Brief:
A faithful copy of the data is the goal; set it down exactly, without the images.

Saved entries:
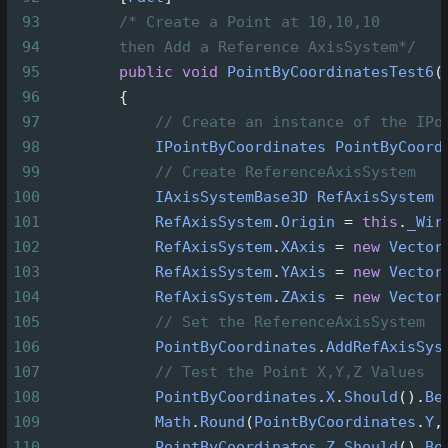
93
/* Create a Point at 10,10,10
94
then Add a Reference AxisSystem*/
95
public
void
PointByCoordinatesTest6
(
96
        {
97
// Create an instance of the IPo
98
IPointByCoordinates
PointByCoord
99
// Create ReferenceAxisSystem
100
IAxisSystemBase3D
RefAxisSystem
101
RefAxisSystem
.
Origin
=
this
.
_Wir
102
RefAxisSystem
.
XAxis
=
new
Vector
103
RefAxisSystem
.
YAxis
=
new
Vector
104
RefAxisSystem
.
ZAxis
=
new
Vector
105
// Set the ReferenceAxisSystem
106
PointByCoordinates
.
AddRefAxisSys
107
// Test the Point X,Y,Z Values
108
PointByCoordinates
.
X
.
Should
().
Be
109
Math
.
Round
(
PointByCoordinates
.
Y
,
110
PointByCoordinates
.
Z
.
Should
().
Be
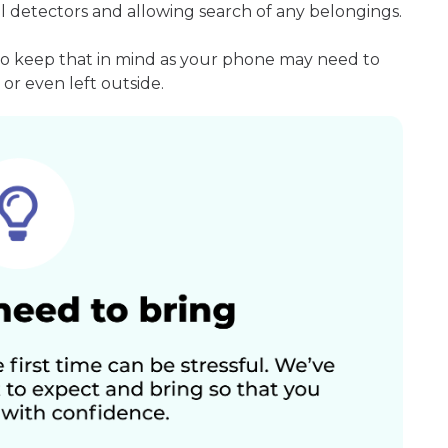
l detectors and allowing search of any belongings.
so keep that in mind as your phone may need to
or even left outside.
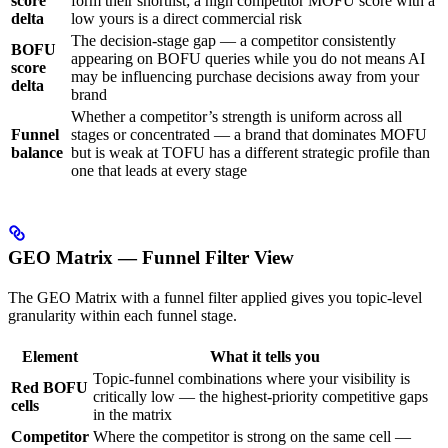
score
form their shortlist; a high competitor MOFU score with a
delta
low yours is a direct commercial risk
The decision-stage gap — a competitor consistently
BOFU
appearing on BOFU queries while you do not means AI
score
may be influencing purchase decisions away from your
delta
brand
Whether a competitor’s strength is uniform across all
Funnel
stages or concentrated — a brand that dominates MOFU
balance
but is weak at TOFU has a different strategic profile than
one that leads at every stage
GEO Matrix — Funnel Filter View
The GEO Matrix with a funnel filter applied gives you topic-level
granularity within each funnel stage.
Element
What it tells you
Topic-funnel combinations where your visibility is
Red BOFU
critically low — the highest-priority competitive gaps
cells
in the matrix
Competitor
Where the competitor is strong on the same cell —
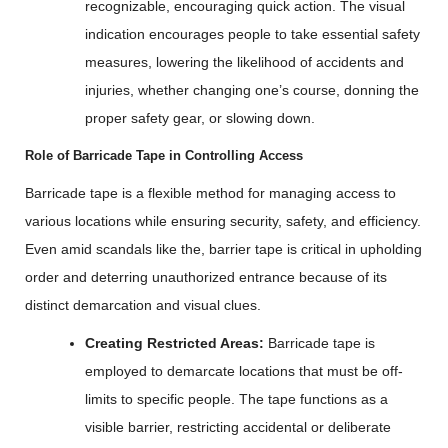
recognizable, encouraging quick action. The visual
indication encourages people to take essential safety
measures, lowering the likelihood of accidents and
injuries, whether changing one’s course, donning the
proper safety gear, or slowing down.
Role of Barricade Tape in Controlling Access
Barricade tape is a flexible method for managing access to
various locations while ensuring security, safety, and efficiency.
Even amid scandals like the, barrier tape is critical in upholding
order and deterring unauthorized entrance because of its
distinct demarcation and visual clues.
Creating Restricted Areas:
Barricade tape is
employed to demarcate locations that must be off-
limits to specific people. The tape functions as a
visible barrier, restricting accidental or deliberate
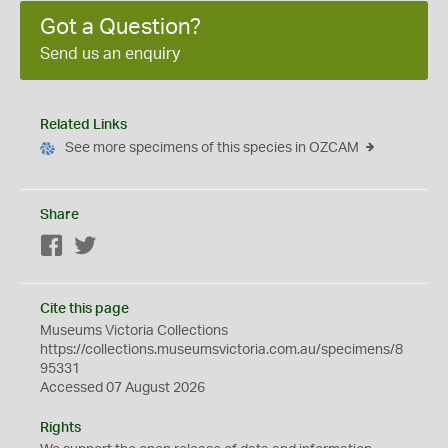
Got a Question?
Send us an enquiry
Related Links
See more specimens of this species in OZCAM
Share
Facebook
Twitter
Cite this page
Museums Victoria Collections
https://collections.museumsvictoria.com.au/specimens/8
95331
Accessed 07 August 2026
Rights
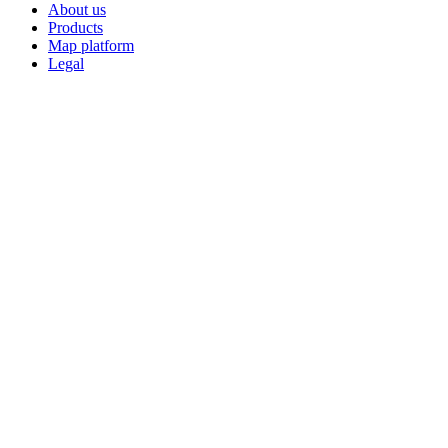
About us
Products
Map platform
Legal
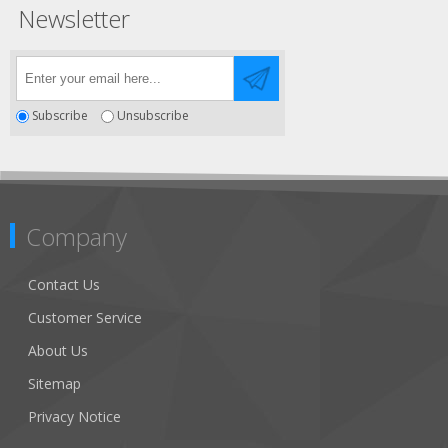
Newsletter
Subscribe
Unsubscribe
Company
Contact Us
Customer Service
About Us
Sitemap
Privacy Notice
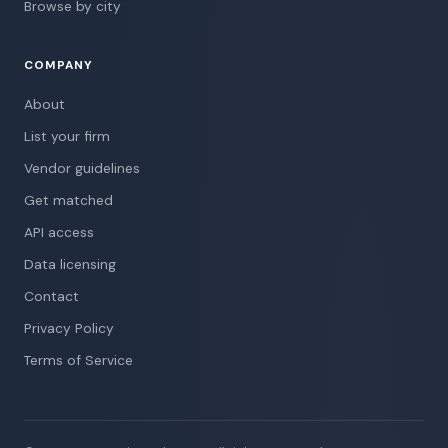
Browse by city
COMPANY
About
List your firm
Vendor guidelines
Get matched
API access
Data licensing
Contact
Privacy Policy
Terms of Service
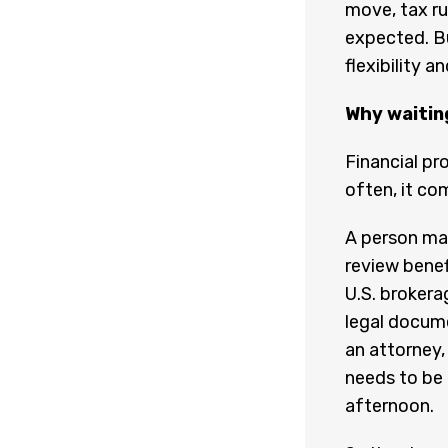
move, tax ru
expected. B
flexibility 
Why waitin
Financial pr
often, it co
A person ma
review benef
U.S. brokera
legal docum
an attorney,
needs to be 
afternoon.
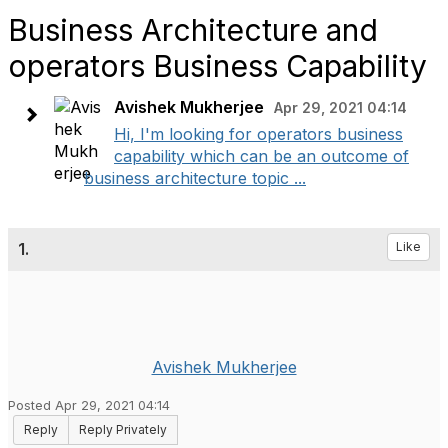
Business Architecture and
operators Business Capability
Avishek Mukherjee
Apr 29, 2021 04:14
Hi, I'm looking for operators business
capability which can be an outcome of
business architecture topic ...
1.
Like
Avishek Mukherjee
Posted Apr 29, 2021 04:14
Reply
Reply Privately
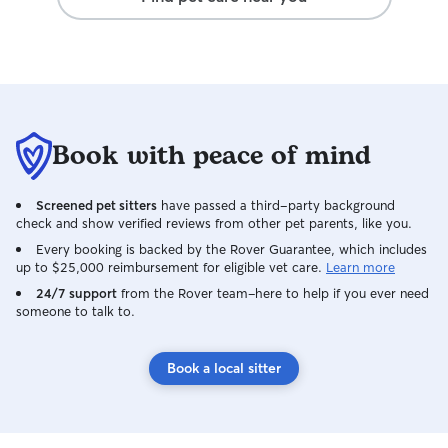
Book with peace of mind
Screened pet sitters
have passed a third-party background
check and show verified reviews from other pet parents, like you.
Every booking is backed by the Rover Guarantee, which includes
up to $25,000 reimbursement for eligible vet care.
Learn more
24/7 support
from the Rover team–here to help if you ever need
someone to talk to.
Book a local sitter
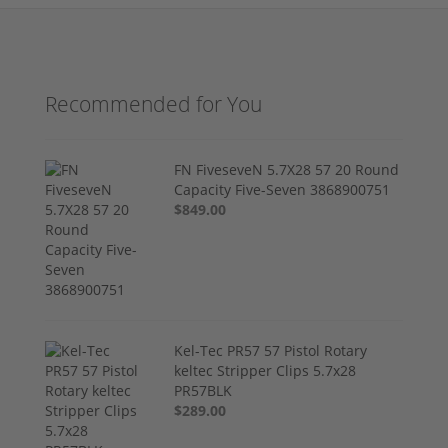
Recommended for You
FN FiveseveN 5.7X28 57 20 Round
Capacity Five-Seven 3868900751
$849.00
Kel-Tec PR57 57 Pistol Rotary
keltec Stripper Clips 5.7x28
PR57BLK
$289.00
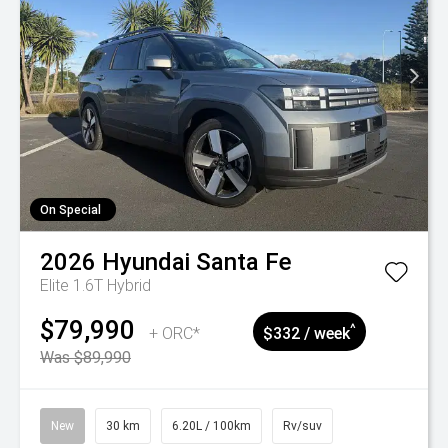
On Special
2026
Hyundai
Santa Fe
Elite 1.6T Hybrid
$79,990
^
+ ORC*
$332 / week
Was $89,990
New
30 km
6.20L / 100km
Rv/suv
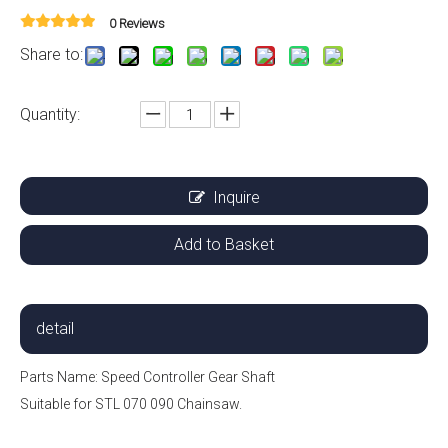
0 Reviews
Share to:
Quantity:
Inquire
Add to Basket
detail
Parts Name: Speed ​​Controller Gear Shaft
Suitable for STL 070 090 Chainsaw.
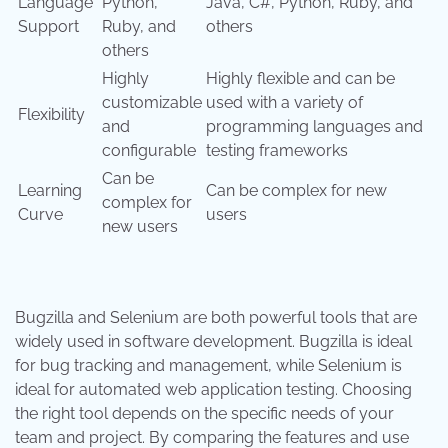
Language
Python,
Java, C#, Python, Ruby, and
Support
Ruby, and
others
others
Highly
Highly flexible and can be
customizable
used with a variety of
Flexibility
and
programming languages and
configurable
testing frameworks
Can be
Learning
Can be complex for new
complex for
Curve
users
new users
Bugzilla and Selenium are both powerful tools that are
widely used in software development. Bugzilla is ideal
for bug tracking and management, while Selenium is
ideal for automated web application testing. Choosing
the right tool depends on the specific needs of your
team and project. By comparing the features and use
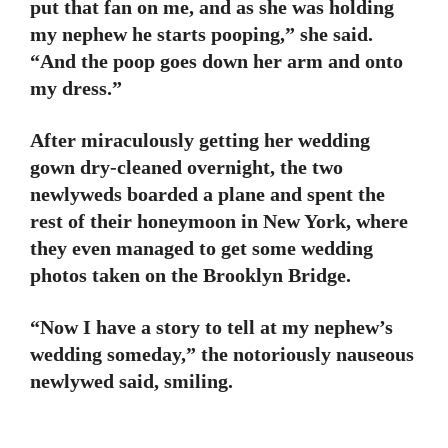
put that fan on me, and as she was holding
my nephew he starts pooping,” she said.
“And the poop goes down her arm and onto
my dress.”
After miraculously getting her wedding
gown dry-cleaned overnight, the two
newlyweds boarded a plane and spent the
rest of their honeymoon in New York, where
they even managed to get some wedding
photos taken on the Brooklyn Bridge.
“Now I have a story to tell at my nephew’s
wedding someday,” the notoriously nauseous
newlywed said, smiling.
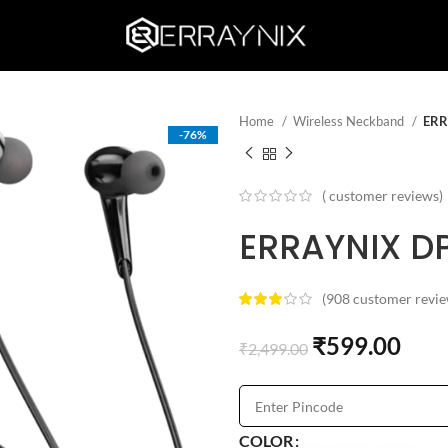
Home
Wireless Neckband
ERR
-76%
(
customer reviews)
ERRAYNIX D
(
908
customer revie
₹
599.00
₹
2,499.00
COLOR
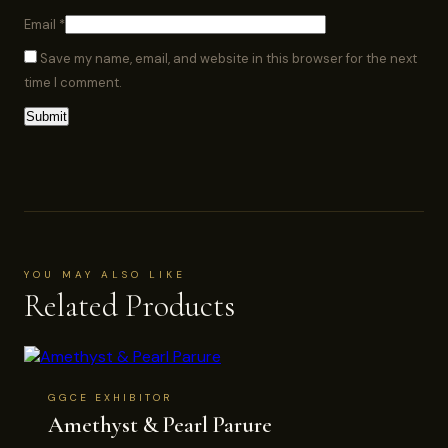
Email
*
Save my name, email, and website in this browser for the next
time I comment.
YOU MAY ALSO LIKE
Related Products
GGCE EXHIBITOR
Amethyst & Pearl Parure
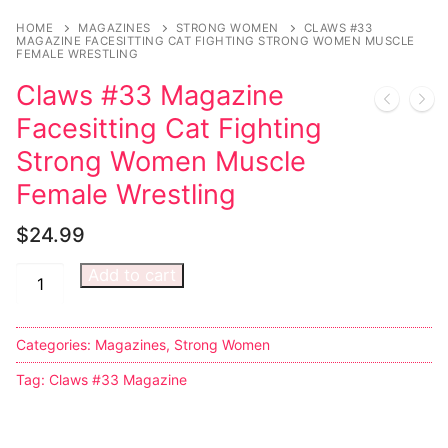
HOME
MAGAZINES
STRONG WOMEN
CLAWS #33
MAGAZINE FACESITTING CAT FIGHTING STRONG WOMEN MUSCLE
FEMALE WRESTLING
Claws #33 Magazine
Facesitting Cat Fighting
Strong Women Muscle
Female Wrestling
$
24.99
Add to cart
Categories:
Magazines
,
Strong Women
Tag:
Claws #33 Magazine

Answer to this exercise:
93
/* Create a Point at 10,10,10
94
then Add a Reference AxisSystem*/
95
public
void
PointByCoordinatesTest6
(
96
        {
97
// Create an instance of the IPo
98
IPointByCoordinates
PointByCoord
99
// Create ReferenceAxisSystem
100
IAxisSystemBase3D
RefAxisSystem
101
RefAxisSystem
.
Origin
=
this
.
_Wir
102
RefAxisSystem
.
XAxis
=
new
Vector
103
RefAxisSystem
.
YAxis
=
new
Vector
104
RefAxisSystem
.
ZAxis
=
new
Vector
105
// Set the ReferenceAxisSystem
106
PointByCoordinates
.
AddRefAxisSys
107
// Test the Point X,Y,Z Values
108
PointByCoordinates
.
X
.
Should
().
Be
109
Math
.
Round
(
PointByCoordinates
.
Y
,
110
PointByCoordinates
.
Z
.
Should
().
Be
l detectors and allowing search of any belongings.
so keep that in mind as your phone may need to
or even left outside.
score
form their shortlist; a high competitor MOFU score with a
delta
low yours is a direct commercial risk
The decision-stage gap — a competitor consistently
BOFU
appearing on BOFU queries while you do not means AI
score
may be influencing purchase decisions away from your
delta
brand
Whether a competitor’s strength is uniform across all
Funnel
stages or concentrated — a brand that dominates MOFU
balance
but is weak at TOFU has a different strategic profile than
one that leads at every stage
GEO Matrix — Funnel Filter View
The GEO Matrix with a funnel filter applied gives you topic-level
granularity within each funnel stage.
Element
What it tells you
Topic-funnel combinations where your visibility is
Red BOFU
critically low — the highest-priority competitive gaps
cells
in the matrix
Competitor
Where the competitor is strong on the same cell —
recognizable, encouraging quick action. The visual
indication encourages people to take essential safety
measures, lowering the likelihood of accidents and
injuries, whether changing one’s course, donning the
proper safety gear, or slowing down.
Role of Barricade Tape in Controlling Access
Barricade tape is a flexible method for managing access to
various locations while ensuring security, safety, and efficiency.
Even amid scandals like the, barrier tape is critical in upholding
order and deterring unauthorized entrance because of its
distinct demarcation and visual clues.
Creating Restricted Areas:
Barricade tape is
employed to demarcate locations that must be off-
limits to specific people. The tape functions as a
visible barrier, restricting accidental or deliberate
Got a Question?
Send us an enquiry
Related Links
See more specimens of this species in OZCAM
Share
Facebook
Twitter
Cite this page
Museums Victoria Collections
https://collections.museumsvictoria.com.au/specimens/8
95331
Accessed 07 August 2026
Rights
About us
Products
Map platform
Legal
Newsletter
Subscribe
Unsubscribe
Company
Contact Us
Customer Service
About Us
Sitemap
Privacy Notice
Browse by city
COMPANY
About
List your firm
Vendor guidelines
Get matched
API access
Data licensing
Contact
Privacy Policy
Terms of Service
move, tax ru
expected. B
flexibility 
Why waitin
Financial pr
often, it co
A person ma
review benef
U.S. brokera
legal docum
an attorney,
needs to be 
afternoon.
Business Architecture and
operators Business Capability
Avishek Mukherjee
Apr 29, 2021 04:14
Hi, I'm looking for operators business
capability which can be an outcome of
business architecture topic ...
1.
Like
Avishek Mukherjee
Posted Apr 29, 2021 04:14
Reply
Reply Privately
Book with peace of mind
Screened pet sitters
have passed a third-party background
check and show verified reviews from other pet parents, like you.
Every booking is backed by the Rover Guarantee, which includes
up to $25,000 reimbursement for eligible vet care.
Learn more
24/7 support
from the Rover team–here to help if you ever need
someone to talk to.
Book a local sitter
Recommended for You
FN FiveseveN 5.7X28 57 20 Round
Capacity Five-Seven 3868900751
$849.00
Kel-Tec PR57 57 Pistol Rotary
keltec Stripper Clips 5.7x28
PR57BLK
$289.00
On Special
2026
Hyundai
Santa Fe
Elite 1.6T Hybrid
$79,990
^
+ ORC*
$332 / week
Was $89,990
New
30 km
6.20L / 100km
Rv/suv
0 Reviews
Share to:
Quantity:
Inquire
Add to Basket
detail
Parts Name: Speed ​​Controller Gear Shaft
Suitable for STL 070 090 Chainsaw.
Language
Python,
Java, C#, Python, Ruby, and
Support
Ruby, and
others
others
Highly
Highly flexible and can be
customizable
used with a variety of
Flexibility
and
programming languages and
configurable
testing frameworks
Can be
Learning
Can be complex for new
complex for
Curve
users
new users
Bugzilla and Selenium are both powerful tools that are
widely used in software development. Bugzilla is ideal
for bug tracking and management, while Selenium is
ideal for automated web application testing. Choosing
the right tool depends on the specific needs of your
team and project. By comparing the features and use
put that fan on me, and as she was holding
my nephew he starts pooping,” she said.
“And the poop goes down her arm and onto
my dress.”
After miraculously getting her wedding
gown dry-cleaned overnight, the two
newlyweds boarded a plane and spent the
rest of their honeymoon in New York, where
they even managed to get some wedding
photos taken on the Brooklyn Bridge.
“Now I have a story to tell at my nephew’s
wedding someday,” the notoriously nauseous
newlywed said, smiling.
Home
Wireless Neckband
ERR
-76%
(
customer reviews)
ERRAYNIX D
(
908
customer revie
₹
599.00
₹
2,499.00
COLOR
Email
*
Save my name, email, and website in this browser for the next
time I comment.
YOU MAY ALSO LIKE
Related Products
GGCE EXHIBITOR
Amethyst & Pearl Parure
HOME
MAGAZINES
STRONG WOMEN
CLAWS #33
MAGAZINE FACESITTING CAT FIGHTING STRONG WOMEN MUSCLE
FEMALE WRESTLING
Claws #33 Magazine
Facesitting Cat Fighting
Strong Women Muscle
Female Wrestling
$
24.99
Add to cart
Categories:
Magazines
,
Strong Women
Tag:
Claws #33 Magazine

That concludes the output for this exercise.